Question

A \(100~\text{W}\) electric bulb was switched on in a \(2.5~\text{m}\times 3~\text{m}\times3~\text{m}\) size thermally insulated room having a temperature of \(20~^{\circ}\text{C}\). The room temperature at the end of \(24~\text{hours}\) will be (Assume, air to be ideal in nature)

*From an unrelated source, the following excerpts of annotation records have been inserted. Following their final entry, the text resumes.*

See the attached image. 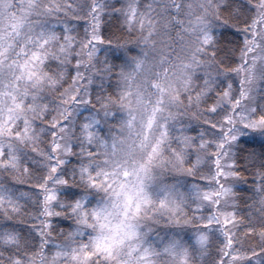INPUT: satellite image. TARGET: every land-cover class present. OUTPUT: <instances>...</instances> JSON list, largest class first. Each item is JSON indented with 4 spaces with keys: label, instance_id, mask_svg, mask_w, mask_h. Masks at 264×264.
Segmentation results:
<instances>
[{
    "label": "snow or ice",
    "instance_id": "6c2138e0",
    "mask_svg": "<svg viewBox=\"0 0 264 264\" xmlns=\"http://www.w3.org/2000/svg\"><path fill=\"white\" fill-rule=\"evenodd\" d=\"M0 264H264V0H0Z\"/></svg>",
    "mask_w": 264,
    "mask_h": 264
}]
</instances>
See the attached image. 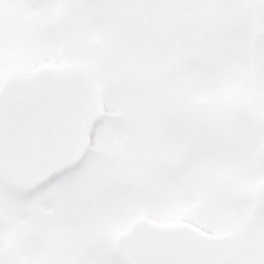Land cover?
<instances>
[{
    "label": "rangeland",
    "instance_id": "rangeland-1",
    "mask_svg": "<svg viewBox=\"0 0 264 264\" xmlns=\"http://www.w3.org/2000/svg\"><path fill=\"white\" fill-rule=\"evenodd\" d=\"M66 64L95 72L120 119L44 189L0 187V264H119L113 239L140 218L248 234L264 195V0H0V85ZM257 216L250 264H264V201Z\"/></svg>",
    "mask_w": 264,
    "mask_h": 264
},
{
    "label": "water",
    "instance_id": "water-1",
    "mask_svg": "<svg viewBox=\"0 0 264 264\" xmlns=\"http://www.w3.org/2000/svg\"><path fill=\"white\" fill-rule=\"evenodd\" d=\"M102 115L101 88L85 66H44L6 80L0 184L29 193L77 166ZM113 252L121 264H249L251 246L239 233L210 235L187 224L140 220L117 235Z\"/></svg>",
    "mask_w": 264,
    "mask_h": 264
},
{
    "label": "flooded vegetation",
    "instance_id": "flooded-vegetation-1",
    "mask_svg": "<svg viewBox=\"0 0 264 264\" xmlns=\"http://www.w3.org/2000/svg\"><path fill=\"white\" fill-rule=\"evenodd\" d=\"M134 25H137V24H134ZM130 30V29H129ZM132 32H133V30H132ZM256 223V221L253 219L252 220V226L254 225ZM252 247H253V243H252ZM262 250H264V248H260L259 249V251H262ZM262 258H263V256H262Z\"/></svg>",
    "mask_w": 264,
    "mask_h": 264
}]
</instances>
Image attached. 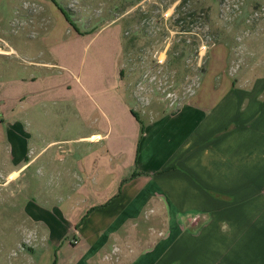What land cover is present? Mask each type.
<instances>
[{
    "label": "crops",
    "instance_id": "1",
    "mask_svg": "<svg viewBox=\"0 0 264 264\" xmlns=\"http://www.w3.org/2000/svg\"><path fill=\"white\" fill-rule=\"evenodd\" d=\"M52 5V61L0 78V264H264V78L216 44L183 104L136 118L119 25L80 35ZM53 98L89 128L44 142Z\"/></svg>",
    "mask_w": 264,
    "mask_h": 264
},
{
    "label": "rangeland",
    "instance_id": "2",
    "mask_svg": "<svg viewBox=\"0 0 264 264\" xmlns=\"http://www.w3.org/2000/svg\"><path fill=\"white\" fill-rule=\"evenodd\" d=\"M55 1L83 33L111 21L119 25L127 51L118 65L125 69L127 98L141 116H153L157 108L171 112L183 104L195 92L206 57L216 44L229 48L228 70L237 81L264 78V0ZM51 10L55 7L49 0H0L1 79L25 75L29 62L52 61L40 42L53 27ZM90 55L83 57L84 68ZM65 103L61 98L41 100V113L53 109L57 115L46 127L55 136L44 135V142L73 139L89 128L72 121ZM59 147L66 151L77 144L64 142ZM58 178L54 182L62 181L60 173ZM50 188L45 186L48 192Z\"/></svg>",
    "mask_w": 264,
    "mask_h": 264
},
{
    "label": "trees",
    "instance_id": "3",
    "mask_svg": "<svg viewBox=\"0 0 264 264\" xmlns=\"http://www.w3.org/2000/svg\"><path fill=\"white\" fill-rule=\"evenodd\" d=\"M57 8H58V10L62 13V15H63V17H64V19L66 20V22L75 30V32L76 33H78V34H80V35H85L86 33H83V32H81L79 29H78V27L72 22V20L70 19V16H69V14L61 7V6H59L57 3H56V1L55 0H50ZM180 8V6H178V9ZM120 42H121V52H120V56H119V58L122 56V55H124L123 53L124 52H126L127 51V49H126V42H125V40H124V38H122V36H121V38H120ZM126 45V46H125ZM203 71L204 70H202V73H203ZM119 77H120V79L124 82V80H125V69L124 68H122V67H120L119 66ZM132 112V114L137 118V115L139 114L138 113V111H131ZM172 112V111H171Z\"/></svg>",
    "mask_w": 264,
    "mask_h": 264
},
{
    "label": "built area",
    "instance_id": "4",
    "mask_svg": "<svg viewBox=\"0 0 264 264\" xmlns=\"http://www.w3.org/2000/svg\"><path fill=\"white\" fill-rule=\"evenodd\" d=\"M201 49L203 50V49H205V47L202 46ZM77 243H78V242H77L76 240H73V241H72V244H74V245L77 244Z\"/></svg>",
    "mask_w": 264,
    "mask_h": 264
}]
</instances>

[Data required: specific heat of air at constant volume \(c_v=0.717~\text{kJ/kgK}\) and density of air, \(\rho =1.2~\text{kg/m}^3\)]

Answer 1

During \(24~\text{hours}\) heat liberated by bulb is
\(Q = 100 × 24 × 3600\)

\(\therefore Q= 8.64 × 10^6~\text{J}\)

Given, density of air,
\(\rho =1.2~\text{kg/m}^3\)

Volume of room,
\(V = 2.5×3×3=22.5~\text{m}^3\)

Mass of air,
\(m=1.2×22.5=27~\text{kg}\)

Let, \(T_2\) be the final temperature of gas,

Also, Because volume of room is constant,

\(Q=mc_v(T_2-T_1)\)

where, \(c_v=\)specific heat of air at constant volume\(=0.717~\text{kJ/kgK}\)

Substituting the values, in the above equation,

\(\Rightarrow 8.64×10^6=27×0.717×1000(T_2-20)\)

\(\therefore T_2 = 470~^{\circ}\text{C}\)

Hence, option (d) is correct answer.